_What is expected:_
Could you print the data that follows exactly as given?

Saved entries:
>>

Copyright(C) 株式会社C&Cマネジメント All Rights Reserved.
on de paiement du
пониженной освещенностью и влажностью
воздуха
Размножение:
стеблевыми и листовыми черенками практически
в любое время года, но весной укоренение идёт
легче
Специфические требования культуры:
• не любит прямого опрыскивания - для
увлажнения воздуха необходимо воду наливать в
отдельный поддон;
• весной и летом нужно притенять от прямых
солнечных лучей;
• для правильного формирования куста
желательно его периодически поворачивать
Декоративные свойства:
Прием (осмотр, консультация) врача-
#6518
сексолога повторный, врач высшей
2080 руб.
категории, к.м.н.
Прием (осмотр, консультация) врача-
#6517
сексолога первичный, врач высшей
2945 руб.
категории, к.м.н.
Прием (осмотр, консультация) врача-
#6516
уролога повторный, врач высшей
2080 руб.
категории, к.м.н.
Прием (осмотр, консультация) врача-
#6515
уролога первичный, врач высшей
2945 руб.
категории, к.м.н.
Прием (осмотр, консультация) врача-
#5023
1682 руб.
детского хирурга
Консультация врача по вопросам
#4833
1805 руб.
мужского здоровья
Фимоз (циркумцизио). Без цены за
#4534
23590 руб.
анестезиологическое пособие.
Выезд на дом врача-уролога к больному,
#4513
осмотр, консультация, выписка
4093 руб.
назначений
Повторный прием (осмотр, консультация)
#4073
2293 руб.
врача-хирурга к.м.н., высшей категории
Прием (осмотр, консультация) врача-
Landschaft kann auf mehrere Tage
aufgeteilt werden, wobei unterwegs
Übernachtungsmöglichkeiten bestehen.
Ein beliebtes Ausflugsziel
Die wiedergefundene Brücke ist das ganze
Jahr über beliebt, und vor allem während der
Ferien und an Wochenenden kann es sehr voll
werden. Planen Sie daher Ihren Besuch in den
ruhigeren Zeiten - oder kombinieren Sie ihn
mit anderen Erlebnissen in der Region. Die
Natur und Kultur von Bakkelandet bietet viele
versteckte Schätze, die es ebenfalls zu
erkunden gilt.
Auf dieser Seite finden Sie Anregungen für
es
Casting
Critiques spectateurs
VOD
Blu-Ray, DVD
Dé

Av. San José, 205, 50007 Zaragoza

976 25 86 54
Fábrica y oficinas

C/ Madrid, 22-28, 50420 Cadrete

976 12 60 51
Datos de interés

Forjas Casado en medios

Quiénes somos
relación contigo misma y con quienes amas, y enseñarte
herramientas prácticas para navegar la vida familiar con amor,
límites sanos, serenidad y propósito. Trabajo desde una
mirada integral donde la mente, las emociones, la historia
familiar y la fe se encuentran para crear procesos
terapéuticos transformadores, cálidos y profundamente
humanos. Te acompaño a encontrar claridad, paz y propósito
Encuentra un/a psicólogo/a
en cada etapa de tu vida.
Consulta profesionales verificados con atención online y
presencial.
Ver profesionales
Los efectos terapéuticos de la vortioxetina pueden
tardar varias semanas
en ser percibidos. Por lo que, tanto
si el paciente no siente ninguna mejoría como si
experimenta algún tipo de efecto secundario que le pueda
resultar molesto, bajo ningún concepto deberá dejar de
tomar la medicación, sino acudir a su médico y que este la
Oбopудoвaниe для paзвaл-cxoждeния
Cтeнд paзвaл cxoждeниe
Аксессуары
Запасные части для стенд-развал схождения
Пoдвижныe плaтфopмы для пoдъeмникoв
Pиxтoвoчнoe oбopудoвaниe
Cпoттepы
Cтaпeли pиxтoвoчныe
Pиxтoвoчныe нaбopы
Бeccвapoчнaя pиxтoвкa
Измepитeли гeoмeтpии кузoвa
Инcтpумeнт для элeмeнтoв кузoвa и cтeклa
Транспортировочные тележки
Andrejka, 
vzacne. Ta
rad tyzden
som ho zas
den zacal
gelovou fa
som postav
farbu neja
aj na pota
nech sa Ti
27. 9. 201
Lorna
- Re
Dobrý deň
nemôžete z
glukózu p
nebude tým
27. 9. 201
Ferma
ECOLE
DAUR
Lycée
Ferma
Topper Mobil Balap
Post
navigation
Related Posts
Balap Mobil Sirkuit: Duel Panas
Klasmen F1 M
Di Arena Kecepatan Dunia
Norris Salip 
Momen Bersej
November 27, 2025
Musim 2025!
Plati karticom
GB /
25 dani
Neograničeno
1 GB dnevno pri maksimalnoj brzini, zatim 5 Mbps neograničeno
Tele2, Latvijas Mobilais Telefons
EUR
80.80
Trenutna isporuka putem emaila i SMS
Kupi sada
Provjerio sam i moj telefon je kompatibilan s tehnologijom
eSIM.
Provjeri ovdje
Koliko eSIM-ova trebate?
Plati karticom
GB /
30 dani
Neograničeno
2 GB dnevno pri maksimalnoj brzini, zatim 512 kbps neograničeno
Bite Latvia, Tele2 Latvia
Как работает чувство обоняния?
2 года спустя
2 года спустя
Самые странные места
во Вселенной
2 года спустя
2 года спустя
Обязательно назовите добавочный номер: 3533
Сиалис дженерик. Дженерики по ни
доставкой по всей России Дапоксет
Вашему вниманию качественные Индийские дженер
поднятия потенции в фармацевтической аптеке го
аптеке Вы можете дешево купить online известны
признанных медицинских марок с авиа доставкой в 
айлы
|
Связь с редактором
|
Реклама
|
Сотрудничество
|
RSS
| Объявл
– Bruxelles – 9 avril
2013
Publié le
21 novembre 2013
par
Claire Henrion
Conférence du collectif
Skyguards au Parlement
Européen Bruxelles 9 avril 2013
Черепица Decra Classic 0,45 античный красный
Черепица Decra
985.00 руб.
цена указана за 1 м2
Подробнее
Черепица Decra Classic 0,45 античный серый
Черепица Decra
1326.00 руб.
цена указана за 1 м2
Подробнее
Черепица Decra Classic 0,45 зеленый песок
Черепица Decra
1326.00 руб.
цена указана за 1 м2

<<

_Task result:_
Copyright(C) 株式会社C&Cマネジメント All Rights Reserved.
on de paiement du
пониженной освещенностью и влажностью
воздуха
Размножение:
стеблевыми и листовыми черенками практически
в любое время года, но весной укоренение идёт
легче
Специфические требования культуры:
• не любит прямого опрыскивания - для
увлажнения воздуха необходимо воду наливать в
отдельный поддон;
• весной и летом нужно притенять от прямых
солнечных лучей;
• для правильного формирования куста
желательно его периодически поворачивать
Декоративные свойства:
Прием (осмотр, консультация) врача-
#6518
сексолога повторный, врач высшей
2080 руб.
категории, к.м.н.
Прием (осмотр, консультация) врача-
#6517
сексолога первичный, врач высшей
2945 руб.
категории, к.м.н.
Прием (осмотр, консультация) врача-
#6516
уролога повторный, врач высшей
2080 руб.
категории, к.м.н.
Прием (осмотр, консультация) врача-
#6515
уролога первичный, врач высшей
2945 руб.
категории, к.м.н.
Прием (осмотр, консультация) врача-
#5023
1682 руб.
детского хирурга
Консультация врача по вопросам
#4833
1805 руб.
мужского здоровья
Фимоз (циркумцизио). Без цены за
#4534
23590 руб.
анестезиологическое пособие.
Выезд на дом врача-уролога к больному,
#4513
осмотр, консультация, выписка
4093 руб.
назначений
Повторный прием (осмотр, консультация)
#4073
2293 руб.
врача-хирурга к.м.н., высшей категории
Прием (осмотр, консультация) врача-
Landschaft kann auf mehrere Tage
aufgeteilt werden, wobei unterwegs
Übernachtungsmöglichkeiten bestehen.
Ein beliebtes Ausflugsziel
Die wiedergefundene Brücke ist das ganze
Jahr über beliebt, und vor allem während der
Ferien und an Wochenenden kann es sehr voll
werden. Planen Sie daher Ihren Besuch in den
ruhigeren Zeiten - oder kombinieren Sie ihn
mit anderen Erlebnissen in der Region. Die
Natur und Kultur von Bakkelandet bietet viele
versteckte Schätze, die es ebenfalls zu
erkunden gilt.
Auf dieser Seite finden Sie Anregungen für
es
Casting
Critiques spectateurs
VOD
Blu-Ray, DVD
Dé

Av. San José, 205, 50007 Zaragoza

976 25 86 54
Fábrica y oficinas

C/ Madrid, 22-28, 50420 Cadrete

976 12 60 51
Datos de interés

Forjas Casado en medios

Quiénes somos
relación contigo misma y con quienes amas, y enseñarte
herramientas prácticas para navegar la vida familiar con amor,
límites sanos, serenidad y propósito. Trabajo desde una
mirada integral donde la mente, las emociones, la historia
familiar y la fe se encuentran para crear procesos
terapéuticos transformadores, cálidos y profundamente
humanos. Te acompaño a encontrar claridad, paz y propósito
Encuentra un/a psicólogo/a
en cada etapa de tu vida.
Consulta profesionales verificados con atención online y
presencial.
Ver profesionales
Los efectos terapéuticos de la vortioxetina pueden
tardar varias semanas
en ser percibidos. Por lo que, tanto
si el paciente no siente ninguna mejoría como si
experimenta algún tipo de efecto secundario que le pueda
resultar molesto, bajo ningún concepto deberá dejar de
tomar la medicación, sino acudir a su médico y que este la
Oбopудoвaниe для paзвaл-cxoждeния
Cтeнд paзвaл cxoждeниe
Аксессуары
Запасные части для стенд-развал схождения
Пoдвижныe плaтфopмы для пoдъeмникoв
Pиxтoвoчнoe oбopудoвaниe
Cпoттepы
Cтaпeли pиxтoвoчныe
Pиxтoвoчныe нaбopы
Бeccвapoчнaя pиxтoвкa
Измepитeли гeoмeтpии кузoвa
Инcтpумeнт для элeмeнтoв кузoвa и cтeклa
Транспортировочные тележки
Andrejka, 
vzacne. Ta
rad tyzden
som ho zas
den zacal
gelovou fa
som postav
farbu neja
aj na pota
nech sa Ti
27. 9. 201
Lorna
- Re
Dobrý deň
nemôžete z
glukózu p
nebude tým
27. 9. 201
Ferma
ECOLE
DAUR
Lycée
Ferma
Topper Mobil Balap
Post
navigation
Related Posts
Balap Mobil Sirkuit: Duel Panas
Klasmen F1 M
Di Arena Kecepatan Dunia
Norris Salip 
Momen Bersej
November 27, 2025
Musim 2025!
Plati karticom
GB /
25 dani
Neograničeno
1 GB dnevno pri maksimalnoj brzini, zatim 5 Mbps neograničeno
Tele2, Latvijas Mobilais Telefons
EUR
80.80
Trenutna isporuka putem emaila i SMS
Kupi sada
Provjerio sam i moj telefon je kompatibilan s tehnologijom
eSIM.
Provjeri ovdje
Koliko eSIM-ova trebate?
Plati karticom
GB /
30 dani
Neograničeno
2 GB dnevno pri maksimalnoj brzini, zatim 512 kbps neograničeno
Bite Latvia, Tele2 Latvia
Как работает чувство обоняния?
2 года спустя
2 года спустя
Самые странные места
во Вселенной
2 года спустя
2 года спустя
Обязательно назовите добавочный номер: 3533
Сиалис дженерик. Дженерики по ни
доставкой по всей России Дапоксет
Вашему вниманию качественные Индийские дженер
поднятия потенции в фармацевтической аптеке го
аптеке Вы можете дешево купить online известны
признанных медицинских марок с авиа доставкой в 
айлы
|
Связь с редактором
|
Реклама
|
Сотрудничество
|
RSS
| Объявл
– Bruxelles – 9 avril
2013
Publié le
21 novembre 2013
par
Claire Henrion
Conférence du collectif
Skyguards au Parlement
Européen Bruxelles 9 avril 2013
Черепица Decra Classic 0,45 античный красный
Черепица Decra
985.00 руб.
цена указана за 1 м2
Подробнее
Черепица Decra Classic 0,45 античный серый
Черепица Decra
1326.00 руб.
цена указана за 1 м2
Подробнее
Черепица Decra Classic 0,45 зеленый песок
Черепица Decra
1326.00 руб.
цена указана за 1 м2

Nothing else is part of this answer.